The best time to trade forex is when multiple trading markets overlap. The London/US markets overlap just like the Sydney/Tokyo markets. However, more profitable traders are made in the London/US overlap. And this is because London has the busiest trading session, followed by New York. Hence there will be more currency volatility when both sessions are about to overlap. So, you should be preparing to enter the market when it’s about14:00 GMT.
You should also bear in mind that Monday morning is not a good time to trade, as the market is just beginning to pick up. But if your analysis convinces you, you can as well place a trade.
Why Must You Check Trade History?
The essence of data is to guide you in making profitable decisions. Therefore, traders must be patient enough to check out the activities of other traders on a particular currency pair. This will guide you in the right direction of the market. Clever traders are able to use trade history to their advantage. If you notice that the trading history is filled with orders in green color, it suggests that there are more buyers at that time. Likewise, trading history with red color means more people are selling the currency.
So, noticing a positive or negative pattern is one way to know the true state of the market. This is one way for you to draw accurate conclusions and trade better and faster.

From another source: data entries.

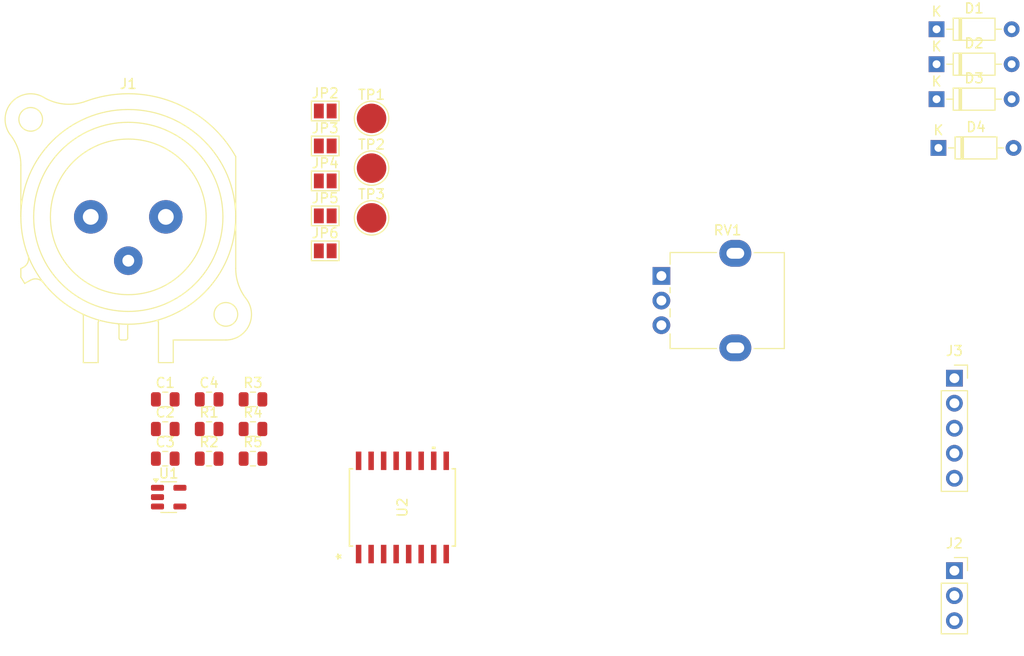
<source format=kicad_pcb>
(kicad_pcb
	(version 20241229)
	(generator "pcbnew")
	(generator_version "9.0")
	(general
		(thickness 1.6)
		(legacy_teardrops no)
	)
	(paper "A4")
	(layers
		(0 "F.Cu" signal)
		(2 "B.Cu" signal)
		(9 "F.Adhes" user "F.Adhesive")
		(11 "B.Adhes" user "B.Adhesive")
		(13 "F.Paste" user)
		(15 "B.Paste" user)
		(5 "F.SilkS" user "F.Silkscreen")
		(7 "B.SilkS" user "B.Silkscreen")
		(1 "F.Mask" user)
		(3 "B.Mask" user)
		(17 "Dwgs.User" user "User.Drawings")
		(19 "Cmts.User" user "User.Comments")
		(21 "Eco1.User" user "User.Eco1")
		(23 "Eco2.User" user "User.Eco2")
		(25 "Edge.Cuts" user)
		(27 "Margin" user)
		(31 "F.CrtYd" user "F.Courtyard")
		(29 "B.CrtYd" user "B.Courtyard")
		(35 "F.Fab" user)
		(33 "B.Fab" user)
		(39 "User.1" user)
		(41 "User.2" user)
		(43 "User.3" user)
		(45 "User.4" user)
	)
	(setup
		(pad_to_mask_clearance 0)
		(allow_soldermask_bridges_in_footprints no)
		(tenting front back)
		(pcbplotparams
			(layerselection 0x00000000_00000000_55555555_5755f5ff)
			(plot_on_all_layers_selection 0x00000000_00000000_00000000_00000000)
			(disableapertmacros no)
			(usegerberextensions no)
			(usegerberattributes yes)
			(usegerberadvancedattributes yes)
			(creategerberjobfile yes)
			(dashed_line_dash_ratio 12.000000)
			(dashed_line_gap_ratio 3.000000)
			(svgprecision 4)
			(plotframeref no)
			(mode 1)
			(useauxorigin no)
			(hpglpennumber 1)
			(hpglpenspeed 20)
			(hpglpendiameter 15.000000)
			(pdf_front_fp_property_popups yes)
			(pdf_back_fp_property_popups yes)
			(pdf_metadata yes)
			(pdf_single_document no)
			(dxfpolygonmode yes)
			(dxfimperialunits yes)
			(dxfusepcbnewfont yes)
			(psnegative no)
			(psa4output no)
			(plot_black_and_white yes)
			(sketchpadsonfab no)
			(plotpadnumbers no)
			(hidednponfab no)
			(sketchdnponfab yes)
			(crossoutdnponfab yes)
			(subtractmaskfromsilk no)
			(outputformat 1)
			(mirror no)
			(drillshape 1)
			(scaleselection 1)
			(outputdirectory "")
		)
	)
	(net 0 "")
	(net 1 "Hot")
	(net 2 "Net-(D1-A)")
	(net 3 "Net-(D3-A)")
	(net 4 "Cold")
	(net 5 "GND")
	(net 6 "-6V")
	(net 7 "6V")
	(net 8 "Out")
	(net 9 "Net-(JP2-B)")
	(net 10 "Net-(JP4-B)")
	(net 11 "Net-(JP6-A)")
	(net 12 "Net-(U1--)")
	(net 13 "Net-(R5-Pad1)")
	(net 14 "Net-(U2-RG2)")
	(net 15 "Net-(U2-RG1)")
	(net 16 "1.6V")
	(net 17 "unconnected-(U2-NC-Pad9)")
	(net 18 "unconnected-(U2-NC-Pad3)")
	(net 19 "unconnected-(U2-NC-Pad14)")
	(net 20 "unconnected-(U2-NC-Pad1)")
	(net 21 "unconnected-(U2-NC-Pad6)")
	(net 22 "unconnected-(U2-NC-Pad8)")
	(net 23 "unconnected-(U2-NC-Pad12)")
	(net 24 "unconnected-(U2-NC-Pad16)")
	(footprint "Capacitor_SMD:C_0805_2012Metric" (layer "F.Cu") (at 125.84 93.04))
	(footprint "TestPoint:TestPoint_Pad_D3.0mm" (layer "F.Cu") (at 137.87 61.5))
	(footprint "Potentiometer_THT:Potentiometer_Alpha_RD901F-40-00D_Single_Vertical" (layer "F.Cu") (at 167.275 77.5))
	(footprint "Capacitor_SMD:C_0805_2012Metric" (layer "F.Cu") (at 125.84 96.05))
	(footprint "Connector_Audio:Jack_XLR_Neutrik_NC3FAAV-0_Vertical" (layer "F.Cu") (at 117 71.5))
	(footprint "TestPoint:TestPoint_Pad_D3.0mm" (layer "F.Cu") (at 137.87 66.55))
	(footprint "Capacitor_SMD:C_0805_2012Metric" (layer "F.Cu") (at 121.39 90.03))
	(footprint "Capacitor_SMD:C_0805_2012Metric" (layer "F.Cu") (at 121.39 96.05))
	(footprint "Capacitor_SMD:C_0805_2012Metric" (layer "F.Cu") (at 116.94 96.05))
	(footprint "Diode_THT:D_DO-35_SOD27_P7.62mm_Horizontal" (layer "F.Cu") (at 195.38 64.5))
	(footprint "Diode_THT:D_DO-35_SOD27_P7.62mm_Horizontal" (layer "F.Cu") (at 195.19 56))
	(footprint "Jumper:SolderJumper-2_P1.3mm_Open_Pad1.0x1.5mm" (layer "F.Cu") (at 133.17 64.3))
	(footprint "Package_TO_SOT_SMD:SOT-23-5" (layer "F.Cu") (at 117.29 99.955))
	(footprint "Capacitor_SMD:C_0805_2012Metric" (layer "F.Cu") (at 121.39 93.04))
	(footprint "INA217:DW16" (layer "F.Cu") (at 141 101 90))
	(footprint "Capacitor_SMD:C_0805_2012Metric" (layer "F.Cu") (at 116.94 93.04))
	(footprint "Diode_THT:D_DO-35_SOD27_P7.62mm_Horizontal" (layer "F.Cu") (at 195.19 52.45))
	(footprint "Jumper:SolderJumper-2_P1.3mm_Open_Pad1.0x1.5mm" (layer "F.Cu") (at 133.17 71.4))
	(footprint "Jumper:SolderJumper-2_P1.3mm_Open_Pad1.0x1.5mm" (layer "F.Cu") (at 133.17 60.75))
	(footprint "Connector_PinSocket_2.54mm:PinSocket_1x03_P2.54mm_Vertical" (layer "F.Cu") (at 197 107.42))
	(footprint "TestPoint:TestPoint_Pad_D3.0mm" (layer "F.Cu") (at 137.87 71.6))
	(footprint "Capacitor_SMD:C_0805_2012Metric" (layer "F.Cu") (at 116.94 90.03))
	(footprint "Capacitor_SMD:C_0805_2012Metric" (layer "F.Cu") (at 125.84 90.03))
	(footprint "Connector_PinSocket_2.54mm:PinSocket_1x05_P2.54mm_Vertical" (layer "F.Cu") (at 197 87.88))
	(footprint "Diode_THT:D_DO-35_SOD27_P7.62mm_Horizontal" (layer "F.Cu") (at 195.19 59.55))
	(footprint "Jumper:SolderJumper-2_P1.3mm_Open_Pad1.0x1.5mm" (layer "F.Cu") (at 133.17 74.95))
	(footprint "Jumper:SolderJumper-2_P1.3mm_Open_Pad1.0x1.5mm" (layer "F.Cu") (at 133.17 67.85))
	(embedded_fonts no)
)

</source>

Other Tips That Can Make You a Profitable Trader
As we mentioned earlier, forex trading is not gambling. There are some useful tools available for currency analysis. The most common forex indicators are the Moving Averages, RSI and MACD. You can use trading oscillators if you want to know when a particular trend is likely to end. Thus, you will know the perfect time to pull out or get into the market.
Economic data cannot be overlooked in forex trading. Remember that you are trading countries’ currencies; hence, economic news from these countries will lead to movements in the market. For this reason, you must pay attention to economic data and news just like you use your forex indicators and trading oscillators.
No two traders indeed are the same. Trade duration differs. Some people enjoy long-term trade while others prefer to meet their target in a short period. The latter is known as forex scalping. Scalpers love to take small profits from different trades. You should practice both trading patterns for some time and discover where your strength lies.
Forex trading is more profitable when you have mastered the strategies. But here’s an eye-opener for you as a trader. The same tools cannot work for all forex market conditions. While some strategies are better-suited for trending markets, other tools can help you make more pips in volatile markets. And, of course, you will not always win in forex. But make sure to use trading results analysis to know your trade win ratio. If it’s on the high side, your trading confidence will improve.
Suppose you are ready to begin your foray into forex trading. In that case, you should download the MT4 or MT5 app (Meta Trader 5 and Meta Trader 5, respectively). Then, you can open a trading account. But remember that you can only be a master of the market with consistent practice!